After the Great Recession, we saw a resurgence of both municipal bankruptcies and of state control over municipal finances (through a variety of tools), Detroit being the most extreme example of both.
* The article says that Brown cut funding for redevelopment agencies; this simplifies things quite a bit—redevelopment agencies allowed local areas to capture tax revenue increases and use those funds for a variety of things. The state backfilled those revenues for counties and school districts, in part. Eliminating the redevelopment agencies saved the state a lot of money.
Reserves
In general, states and cities cannot deficit spend (unlike the federal government, which can borrow and/or print money to do so). But states and cities do have some flexibility in how they prepare for fiscal downturns. One of the biggest variations in state fiscal context is whether are permitted to accumulate surpluses, such as California’s rainy day funds. Many states and local governments built up higher reserves after the Great Recession, including California. This is likely to insulate California, and therefore California’s local governments, significantly more than other states.
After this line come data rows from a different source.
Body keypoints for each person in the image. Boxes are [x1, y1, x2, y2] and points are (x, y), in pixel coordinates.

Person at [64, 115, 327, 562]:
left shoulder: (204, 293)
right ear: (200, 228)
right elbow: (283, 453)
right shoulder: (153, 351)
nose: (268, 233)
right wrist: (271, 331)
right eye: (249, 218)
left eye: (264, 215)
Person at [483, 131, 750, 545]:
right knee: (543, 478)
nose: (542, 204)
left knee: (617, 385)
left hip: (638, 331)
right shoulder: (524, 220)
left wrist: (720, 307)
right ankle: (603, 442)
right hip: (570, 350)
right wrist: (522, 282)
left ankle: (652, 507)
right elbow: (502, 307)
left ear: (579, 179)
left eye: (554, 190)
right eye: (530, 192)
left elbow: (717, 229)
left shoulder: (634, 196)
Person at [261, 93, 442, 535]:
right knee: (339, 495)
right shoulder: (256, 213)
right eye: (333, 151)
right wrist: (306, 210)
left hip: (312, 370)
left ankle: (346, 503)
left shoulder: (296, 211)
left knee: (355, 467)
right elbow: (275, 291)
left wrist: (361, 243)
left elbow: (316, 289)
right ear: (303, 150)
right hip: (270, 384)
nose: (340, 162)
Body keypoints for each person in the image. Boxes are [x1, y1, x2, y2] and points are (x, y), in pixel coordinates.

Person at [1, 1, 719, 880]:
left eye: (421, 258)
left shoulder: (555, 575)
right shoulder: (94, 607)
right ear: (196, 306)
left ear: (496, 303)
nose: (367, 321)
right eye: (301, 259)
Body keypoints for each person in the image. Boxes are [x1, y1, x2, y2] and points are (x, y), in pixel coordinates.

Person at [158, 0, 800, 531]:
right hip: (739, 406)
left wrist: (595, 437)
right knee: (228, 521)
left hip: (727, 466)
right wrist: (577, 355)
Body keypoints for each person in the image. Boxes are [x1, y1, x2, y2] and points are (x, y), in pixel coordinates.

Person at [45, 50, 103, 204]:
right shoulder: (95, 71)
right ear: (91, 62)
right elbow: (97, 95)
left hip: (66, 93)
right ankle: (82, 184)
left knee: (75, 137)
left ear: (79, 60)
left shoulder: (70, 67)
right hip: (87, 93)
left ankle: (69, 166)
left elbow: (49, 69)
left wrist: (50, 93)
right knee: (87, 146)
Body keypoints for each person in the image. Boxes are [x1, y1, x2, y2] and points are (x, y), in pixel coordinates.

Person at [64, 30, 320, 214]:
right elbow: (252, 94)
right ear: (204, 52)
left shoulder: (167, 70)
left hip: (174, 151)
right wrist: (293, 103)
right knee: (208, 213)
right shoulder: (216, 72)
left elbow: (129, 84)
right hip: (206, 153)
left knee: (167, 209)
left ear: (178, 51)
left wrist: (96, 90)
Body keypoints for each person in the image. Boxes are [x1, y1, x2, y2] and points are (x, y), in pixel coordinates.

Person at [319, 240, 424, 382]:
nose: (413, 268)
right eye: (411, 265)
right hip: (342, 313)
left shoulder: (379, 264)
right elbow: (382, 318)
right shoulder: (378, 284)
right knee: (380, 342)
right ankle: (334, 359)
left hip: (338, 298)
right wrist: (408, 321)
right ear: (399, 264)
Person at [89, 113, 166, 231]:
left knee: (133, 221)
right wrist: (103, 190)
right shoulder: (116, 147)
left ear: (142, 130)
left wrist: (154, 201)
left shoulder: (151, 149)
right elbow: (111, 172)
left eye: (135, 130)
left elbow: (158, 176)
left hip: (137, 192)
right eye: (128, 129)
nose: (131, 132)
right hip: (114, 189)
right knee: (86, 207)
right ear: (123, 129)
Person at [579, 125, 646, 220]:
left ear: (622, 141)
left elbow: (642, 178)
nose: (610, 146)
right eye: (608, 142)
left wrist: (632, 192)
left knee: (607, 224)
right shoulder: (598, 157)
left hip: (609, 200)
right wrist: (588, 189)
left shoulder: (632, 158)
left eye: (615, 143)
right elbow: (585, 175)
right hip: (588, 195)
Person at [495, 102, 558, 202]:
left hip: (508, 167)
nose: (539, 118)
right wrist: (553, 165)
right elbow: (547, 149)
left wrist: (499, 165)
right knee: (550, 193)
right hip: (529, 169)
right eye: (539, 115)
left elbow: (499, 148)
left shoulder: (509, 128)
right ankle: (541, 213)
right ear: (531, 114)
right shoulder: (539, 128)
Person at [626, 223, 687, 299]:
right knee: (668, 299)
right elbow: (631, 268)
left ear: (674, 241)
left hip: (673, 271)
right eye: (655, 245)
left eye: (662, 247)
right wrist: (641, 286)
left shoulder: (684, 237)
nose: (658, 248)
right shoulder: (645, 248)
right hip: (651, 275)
School districts in California, on the other hand, are on the whole much worse off in terms of reserves than they were going into 2008. Most school districts are barely achieving the state-mandated 1-3% reserve 3-years-out (1% for larger districts), and have been deficit spending for several years. There is simply no capacity at the local district level to absorb a fiscal shortfall like this.
Next post(s):
I saved a few things for next time:
- Debt and other obligations, including public pensions: this was a big part of the story in the Great Recession. What role will debt, municipal debt markets, and related entities play in the crisis and recovery?
- Expenditures: obviously a big variable in whether any entity can withstand lost revenue is how much expenditures can be reduced. For many government entities, the ability to downsize spending is very limited, and the need to spend more (see above) may outweigh any discretionary spending cuts.
- Federal stimulus: how does the federal government’s response in 2008 and after compare to the federal response to date?